## Exercise details
Print the data below exactly, but only the lines from the one containing "52 122 9.67" down to the one containing "293 267 22.89", inclusive.

Items from a data source
══════════════════════════════
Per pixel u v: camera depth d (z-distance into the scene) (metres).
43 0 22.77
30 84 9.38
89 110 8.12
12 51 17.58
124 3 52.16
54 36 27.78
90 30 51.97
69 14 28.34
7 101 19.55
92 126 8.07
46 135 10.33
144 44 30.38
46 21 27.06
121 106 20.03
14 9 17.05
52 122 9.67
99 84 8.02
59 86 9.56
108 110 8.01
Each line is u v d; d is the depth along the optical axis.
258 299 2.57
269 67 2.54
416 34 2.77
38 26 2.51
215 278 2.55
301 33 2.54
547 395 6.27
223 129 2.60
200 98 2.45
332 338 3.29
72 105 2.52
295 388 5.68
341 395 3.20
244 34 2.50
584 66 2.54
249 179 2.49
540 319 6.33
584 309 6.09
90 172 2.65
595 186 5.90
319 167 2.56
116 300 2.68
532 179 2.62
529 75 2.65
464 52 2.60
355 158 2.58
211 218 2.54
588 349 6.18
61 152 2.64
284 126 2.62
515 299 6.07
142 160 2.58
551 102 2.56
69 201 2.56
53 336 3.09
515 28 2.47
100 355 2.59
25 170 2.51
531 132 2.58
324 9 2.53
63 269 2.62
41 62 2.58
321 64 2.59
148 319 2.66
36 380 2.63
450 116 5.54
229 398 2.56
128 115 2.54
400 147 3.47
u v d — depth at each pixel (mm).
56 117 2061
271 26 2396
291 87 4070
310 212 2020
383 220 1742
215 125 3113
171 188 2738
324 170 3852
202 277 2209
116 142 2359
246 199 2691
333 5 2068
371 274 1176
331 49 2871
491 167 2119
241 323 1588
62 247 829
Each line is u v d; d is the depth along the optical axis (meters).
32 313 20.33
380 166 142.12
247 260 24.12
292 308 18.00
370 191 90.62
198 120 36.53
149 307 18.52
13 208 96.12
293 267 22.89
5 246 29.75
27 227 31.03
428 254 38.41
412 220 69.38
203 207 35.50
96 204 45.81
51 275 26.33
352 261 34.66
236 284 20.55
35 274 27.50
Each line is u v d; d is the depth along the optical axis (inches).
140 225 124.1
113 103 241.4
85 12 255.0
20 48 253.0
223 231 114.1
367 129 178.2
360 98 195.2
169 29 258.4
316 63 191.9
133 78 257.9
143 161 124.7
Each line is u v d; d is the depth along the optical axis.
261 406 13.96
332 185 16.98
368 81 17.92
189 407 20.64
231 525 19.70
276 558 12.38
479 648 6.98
══════════════════════════════
## Exercise output
52 122 9.67
99 84 8.02
59 86 9.56
108 110 8.01
Each line is u v d; d is the depth along the optical axis.
258 299 2.57
269 67 2.54
416 34 2.77
38 26 2.51
215 278 2.55
301 33 2.54
547 395 6.27
223 129 2.60
200 98 2.45
332 338 3.29
72 105 2.52
295 388 5.68
341 395 3.20
244 34 2.50
584 66 2.54
249 179 2.49
540 319 6.33
584 309 6.09
90 172 2.65
595 186 5.90
319 167 2.56
116 300 2.68
532 179 2.62
529 75 2.65
464 52 2.60
355 158 2.58
211 218 2.54
588 349 6.18
61 152 2.64
284 126 2.62
515 299 6.07
142 160 2.58
551 102 2.56
69 201 2.56
53 336 3.09
515 28 2.47
100 355 2.59
25 170 2.51
531 132 2.58
324 9 2.53
63 269 2.62
41 62 2.58
321 64 2.59
148 319 2.66
36 380 2.63
450 116 5.54
229 398 2.56
128 115 2.54
400 147 3.47
u v d — depth at each pixel (mm).
56 117 2061
271 26 2396
291 87 4070
310 212 2020
383 220 1742
215 125 3113
171 188 2738
324 170 3852
202 277 2209
116 142 2359
246 199 2691
333 5 2068
371 274 1176
331 49 2871
491 167 2119
241 323 1588
62 247 829
Each line is u v d; d is the depth along the optical axis (meters).
32 313 20.33
380 166 142.12
247 260 24.12
292 308 18.00
370 191 90.62
198 120 36.53
149 307 18.52
13 208 96.12
293 267 22.89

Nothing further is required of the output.